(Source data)
- Opening Delimiter -

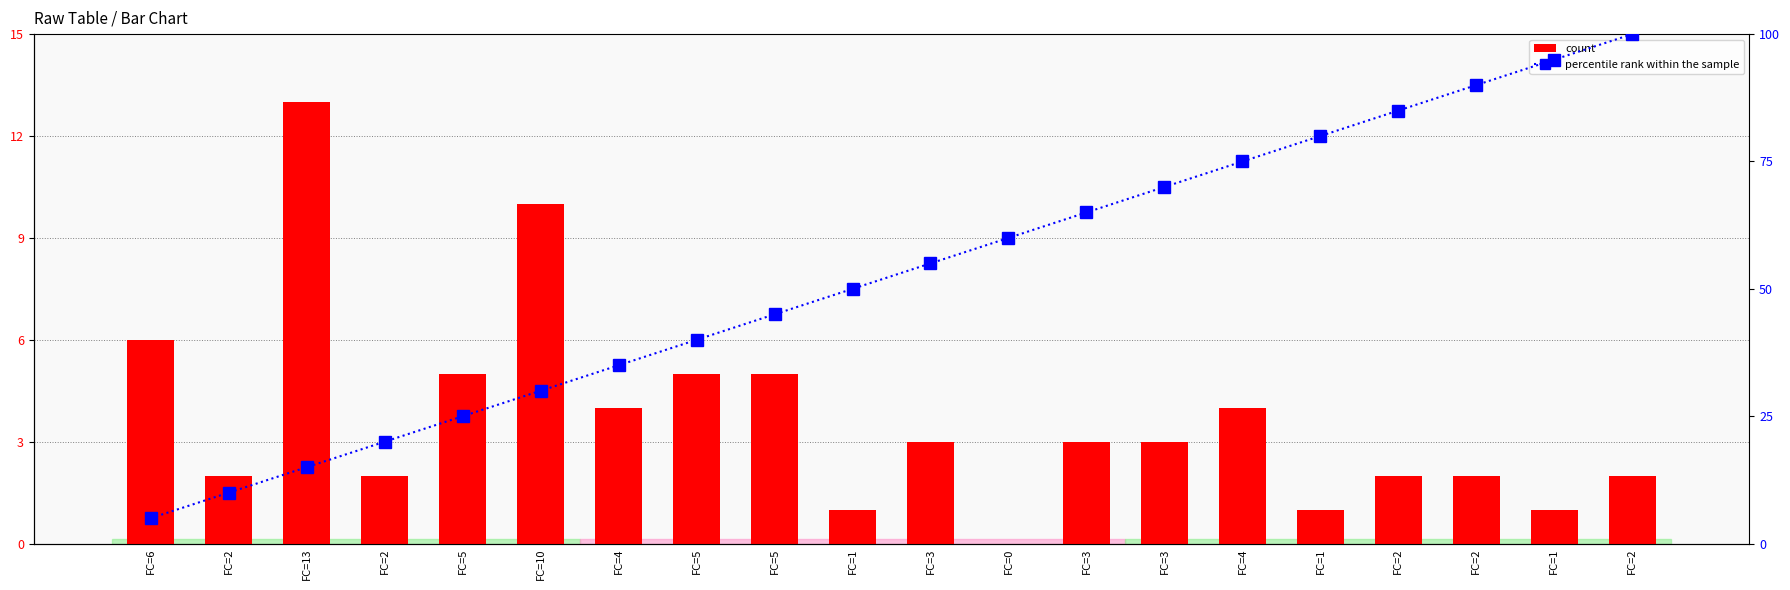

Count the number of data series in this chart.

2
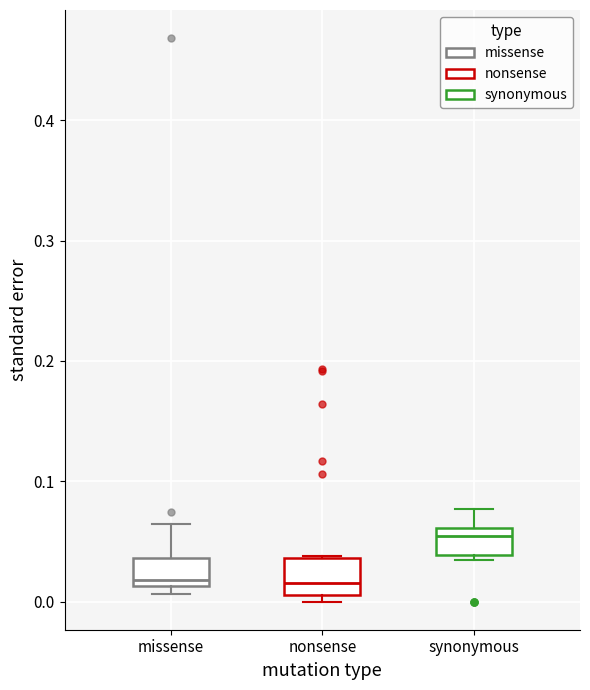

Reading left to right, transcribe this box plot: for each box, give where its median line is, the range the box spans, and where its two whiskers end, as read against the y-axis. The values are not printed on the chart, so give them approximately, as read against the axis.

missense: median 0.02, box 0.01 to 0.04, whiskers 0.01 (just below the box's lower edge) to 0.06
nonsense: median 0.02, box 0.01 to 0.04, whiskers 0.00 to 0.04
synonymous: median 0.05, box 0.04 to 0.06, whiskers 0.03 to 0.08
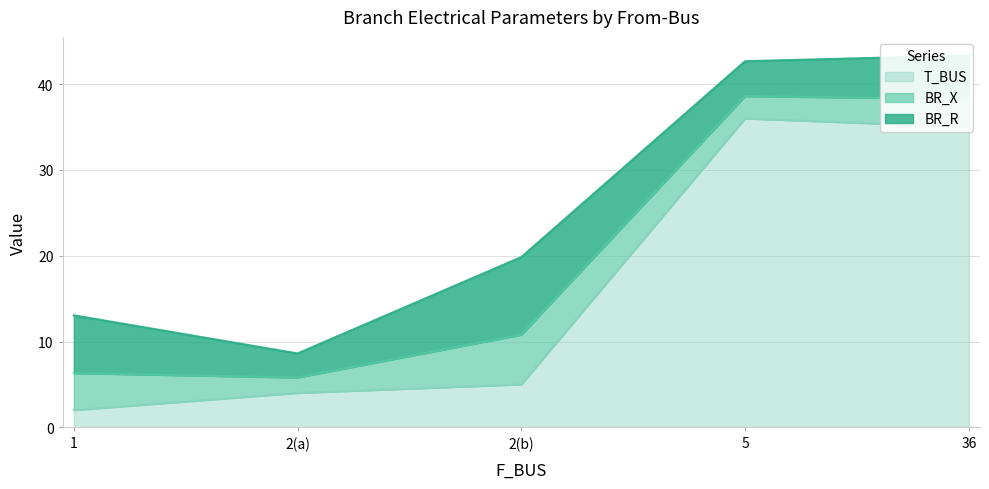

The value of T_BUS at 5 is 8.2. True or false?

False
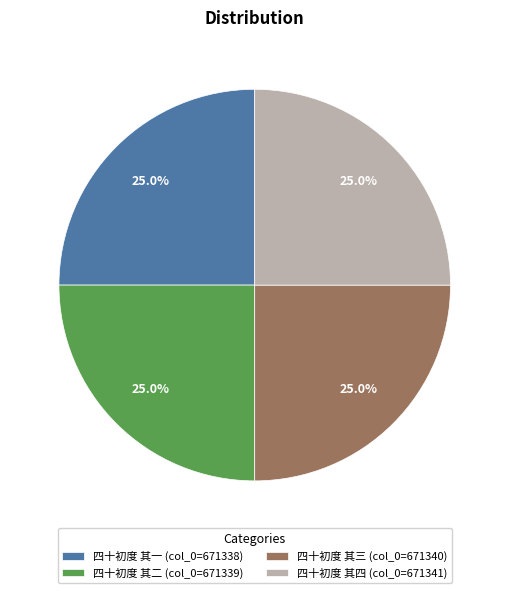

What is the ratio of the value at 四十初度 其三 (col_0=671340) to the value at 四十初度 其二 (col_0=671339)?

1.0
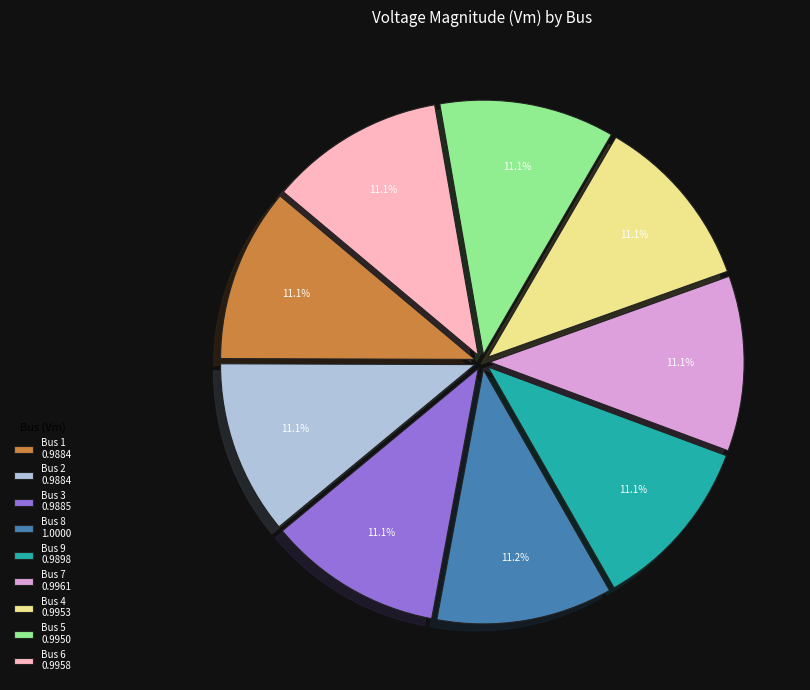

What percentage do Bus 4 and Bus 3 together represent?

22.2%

- Closing Delimiter -

-- Task description --
State how many lines of the records contain the word "whiskers", where case counts. Give only the number.

-- Your solution --
4